Celestine Owusu, who has been charged with conspiracy and child stealing, was also ordered to deposit her passport with the police as a bail condition.
Her 21-year-old daughter, Portia, who claimed to have witnessed the delivery of her supposed younger brother, has also been charged with conspiracy.
They pleaded not guilty to the charges and Celestine, 42, and her daughter, Portia Owusu Annor, were each granted GH¢50,000 bail with three sureties each.
The court, presided over by Mrs Patience Mills-Tetteh, granted them bail after a three-man defence team, led by Mr Kwabena Adjei-Lartey, had prayed the court to grant the accused persons bail.
The lawyers had argued that the accused persons had fixed places of abode and would avail themselves for trial when granted bail.
Earlier, the Administrator of the La General Hospital, Mr Adam Hardi, in his evidence-in-chief, had told the court that there was no record at the hospital to indicate that Celestine had attended ante-natal clinic at the facility.
He explained that Celestine, on December 17, 2009, had reported at the hospital indicating she was nine months’ pregnant and also complained of abdominal pains.
Mr Hardi, who was led by an Assistant Superintendent of Police, Ms Mary Agbozo, to give his evidence-in-chief, told the court that the medical assistant who attended to Celestine gave her paracetamol and antacid and referred her to a gynaecologist at the hospital but she did not report to the gynaecologist.
He tendered Celestine’s medical folder in evidence, without objection from the defence team.
During cross-examination, the witness told the court that he had conference with the medical assistant who had treated Celestine before coming to testify.
He conceded that Celestine’s blood pressure and temperature had not been taken, as was required, and indicated that the hospital could not have altered the records to reflect Celestine’s temperature and blood pressure level.
The facts of the case are that about three years ago the complainant, Mr Ernest Opoku, 43, a Ghanaian resident in Switzerland, rented out one of his shops at Sakumono to Celestine, a businesswoman.

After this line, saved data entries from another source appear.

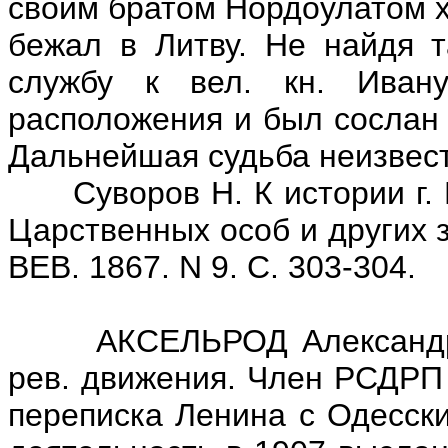
своим братом Нордоулатом х
бежал в Литву. Не найдя т
службу к вел. кн. Ивану
расположения и был сослан 
Дальнейшая судьба неизвес
Суворов Н. К истории г. В
Царственных особ и других 
ВЕВ. 1867. N 9. С. 303-304.
АКСЕЛЬРОД Александр Еф
рев. движения. Член РСДРП 
переписка Ленина с Одесски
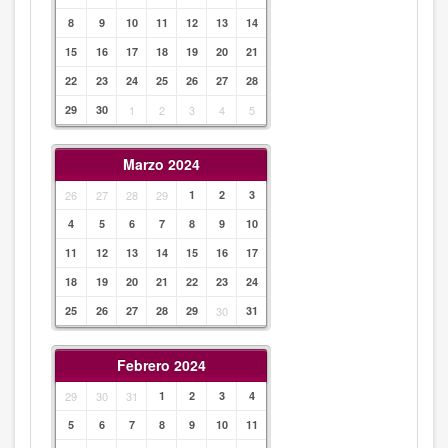
8
9
10
11
12
13
14
15
16
17
18
19
20
21
22
23
24
25
26
27
28
29
30
1
2
3
4
5
Marzo 2024
26
27
28
29
1
2
3
4
5
6
7
8
9
10
11
12
13
14
15
16
17
18
19
20
21
22
23
24
25
26
27
28
29
30
31
Febrero 2024
29
30
31
1
2
3
4
5
6
7
8
9
10
11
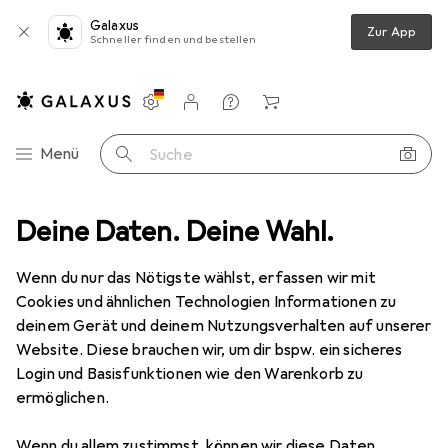
Galaxus
Zur App
Schneller finden und bestellen
Einstellungen
Kundenkonto
Vergleichslisten
Merklisten
Warenkorb
Navigation nach Kategorien
Menü
Suche
Deine Daten. Deine Wahl.
Wohnen
Möbel
Schlafzimmer
Bett
Beliani Lannion
Wenn du nur das Nötigste wählst, erfassen wir mit
Cookies und ähnlichen Technologien Informationen zu
11 Bilder
deinem Gerät und deinem Nutzungsverhalten auf unserer
Beliani
Lannion
Website. Diese brauchen wir, um dir bspw. ein sicheres
Login und Basisfunktionen wie den Warenkorb zu
160 x 200 cm
ermöglichen.
Marke
Bewertungen
Wenn du allem zustimmst, können wir diese Daten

According to the prosecution, Celestine later told the complainant that she had been ejected from her rented apartment and wanted to lodge in the shop with her 20-year-old daughter but he decided to offer her a room in his six-bedroom apartment on humanitarian grounds and thereafter the relationship later developed into a romantic one.
After a while, however, the relationship turned sour and the man decided to eject Celestine from his apartment but she refused to move, claiming that she was his legitimate wife and was pregnant with his baby.
The prosecution said the complainant, however, discounted the claim, since, according to him, the relationship had been broken more than two years earlier and proceeded to report the matter to the police for investigations.
It said Celestine also took the case to the District and Juvenile Court in Accra where the presiding judge, Mrs Cynthia Wiredu, ordered the two to undergo a DNA test to help establish the parentage of the baby, as the complainant had insisted that Celestine had faked the pregnancy to blackmail him.
According to her, when specimen from the complainant and the accused, as well as that of the child, were taken for tests at the Fairfax Laboratory in South Africa, the result showed that neither the woman nor the man she accused of neglect was biologically linked to the child.
Following the DNA results, the Department of Social Welfare later ordered the arrest of the accused and took custody of the baby, who is currently being cared for at the Osu Children’s Home in Accra.
The department has also tasked the Human Trafficking Unit of the Criminal Investigations Department (CID) of the Ghana Police Service to launch full-scale investigations to find the baby’s biological parents.